Task brief
Reproduce every line below exactly as written; do not include the images.

Collected material

#####

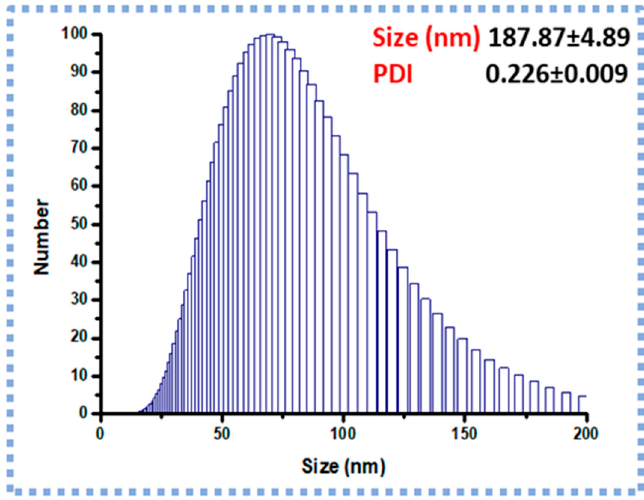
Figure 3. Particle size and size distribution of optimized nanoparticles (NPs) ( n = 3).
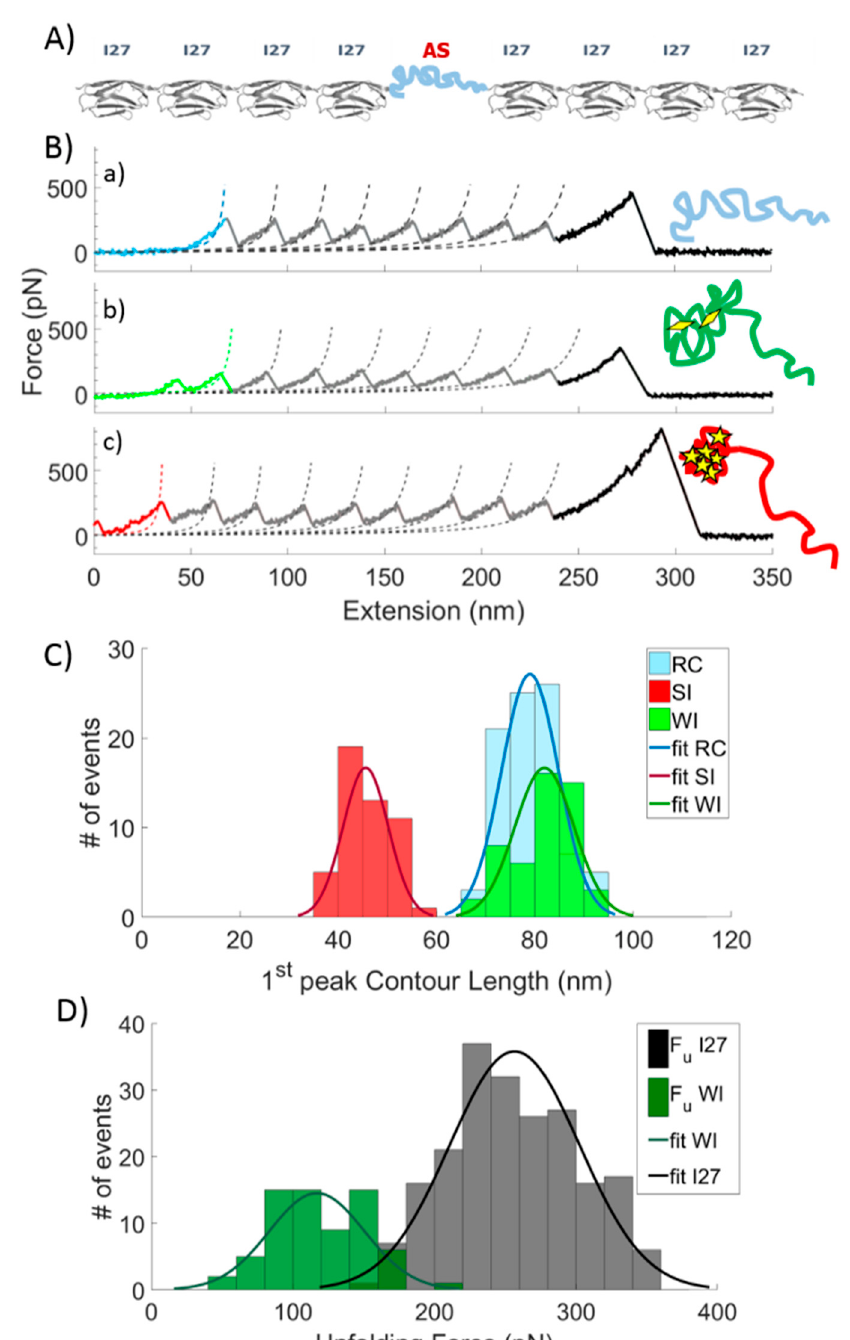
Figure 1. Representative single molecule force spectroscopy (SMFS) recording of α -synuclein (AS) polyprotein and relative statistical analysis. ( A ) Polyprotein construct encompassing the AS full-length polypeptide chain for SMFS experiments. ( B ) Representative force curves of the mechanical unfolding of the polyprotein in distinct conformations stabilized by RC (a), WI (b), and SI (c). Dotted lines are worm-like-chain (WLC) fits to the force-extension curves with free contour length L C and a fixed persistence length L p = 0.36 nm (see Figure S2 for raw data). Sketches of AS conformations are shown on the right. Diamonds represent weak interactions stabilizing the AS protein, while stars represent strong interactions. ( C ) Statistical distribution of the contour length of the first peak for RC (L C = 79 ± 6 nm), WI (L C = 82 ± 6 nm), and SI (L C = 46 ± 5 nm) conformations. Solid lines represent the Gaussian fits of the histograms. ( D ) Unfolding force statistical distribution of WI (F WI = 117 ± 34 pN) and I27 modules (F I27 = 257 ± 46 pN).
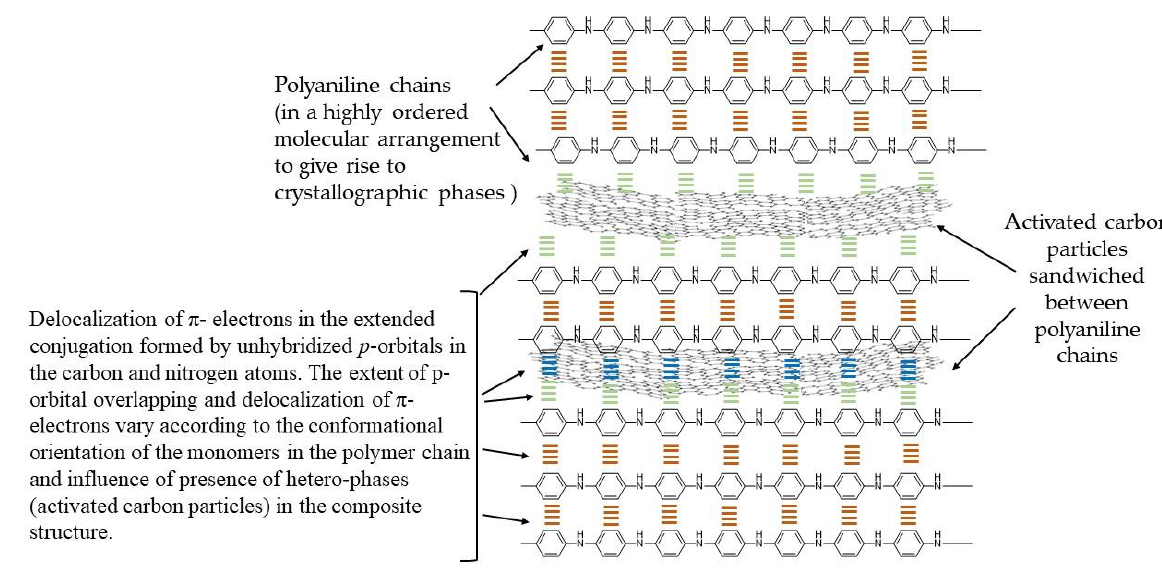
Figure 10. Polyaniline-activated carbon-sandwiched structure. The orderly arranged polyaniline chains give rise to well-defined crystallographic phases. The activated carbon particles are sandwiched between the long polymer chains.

#####

Result below
Figure 3. Particle size and size distribution of optimized nanoparticles (NPs) ( n = 3).
Figure 1. Representative single molecule force spectroscopy (SMFS) recording of α -synuclein (AS) polyprotein and relative statistical analysis. ( A ) Polyprotein construct encompassing the AS full-length polypeptide chain for SMFS experiments. ( B ) Representative force curves of the mechanical unfolding of the polyprotein in distinct conformations stabilized by RC (a), WI (b), and SI (c). Dotted lines are worm-like-chain (WLC) fits to the force-extension curves with free contour length L C and a fixed persistence length L p = 0.36 nm (see Figure S2 for raw data). Sketches of AS conformations are shown on the right. Diamonds represent weak interactions stabilizing the AS protein, while stars represent strong interactions. ( C ) Statistical distribution of the contour length of the first peak for RC (L C = 79 ± 6 nm), WI (L C = 82 ± 6 nm), and SI (L C = 46 ± 5 nm) conformations. Solid lines represent the Gaussian fits of the histograms. ( D ) Unfolding force statistical distribution of WI (F WI = 117 ± 34 pN) and I27 modules (F I27 = 257 ± 46 pN).
Figure 10. Polyaniline-activated carbon-sandwiched structure. The orderly arranged polyaniline chains give rise to well-defined crystallographic phases. The activated carbon particles are sandwiched between the long polymer chains.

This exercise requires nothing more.